Europeans Really Care About Ski Tuning
At American trade shows, you’ll see a couple ski-tuning brands. At ISPO, there are so many that they take up as much room as the ski brands (I saw at least 10). This is partly because Germany and nearby Austria have a long, proud history of building performance skis (Völkl, Kästle, and Fischer, to name a few). It’s also because resort skiing in the Alps requires razor-sharp edges. “In the U.S., you have more powder snow, and you can have fun with fat skis and no edges,” says Siggi Ersing, technical service manager at Reichmann Tuning. “Here, much of the snow is man-made, and you need edges.” Alex Hunt, PR director for Utah-based DPS skis, says booth visitors at SIA check the shape and flex of the skis first. At ISPO, booth visitors immediately flip the skis over to check the base and edges.
Skiers Take Fashion Seriously
There are a couple fashion-forward ski clothing brands in the United States, but they’re the exception. Not so in Europe. I came across dozens of mannequins (like the ones from Austrian-based Sportalm) that looked like they belonged on runways instead of ski slopes. (Sportalm actually showed pieces at Berlin’s fashion week.) I asked Roland Reinmeuller, men’s category manager at Sportalm, about the high-fashion focus. “Maybe it is because skiing has a longer tradition in Europe,” he said. He also thinks big-city fashion leaks into mountain culture because the two are closely knitted in Europe. “There is a connection between urban and alpine,” says Reinmeuller.
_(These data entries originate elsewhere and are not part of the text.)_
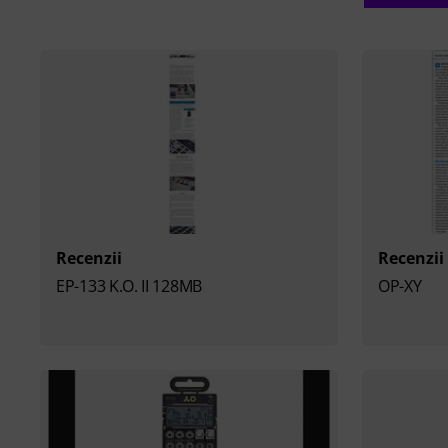
Recenzii
Recenzii
EP-133 K.O. II 128MB
OP-XY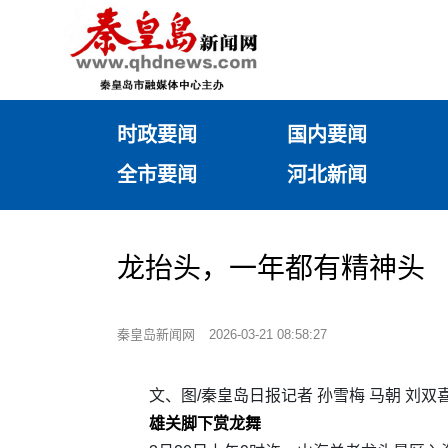
时政要闻
国内要闻
全市要闻
河北新闻
龙抬头，一年都有精神头
秦皇岛新闻网
2026-03-21 08:58:27
文、图/秦皇岛日报记者 孙雪梅 马朝 刘双喜
雄关脚下赏龙舞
Gear Varies a Lot by Country
Here in the States, we’re one big country. There are some regional differences, sure, but most of our gear—from skis to jackets to helmets—is similar. Not so in Europe, where different countries take very different approaches to designing outdoor kit. For example, this year the Scandinavians created their own “village” within the show to highlight 34 brands from up north. “We live in a harsh climate, and we focus on function over fashion,” says Sara Wanseth, general secretary of the Scandinavian Outdoor Group. Thanks to brands like Bergans and Norrona, there was a lot more Gore-Tex in this section than what I saw coming from countries like Austria, where faux fur seemed more popular.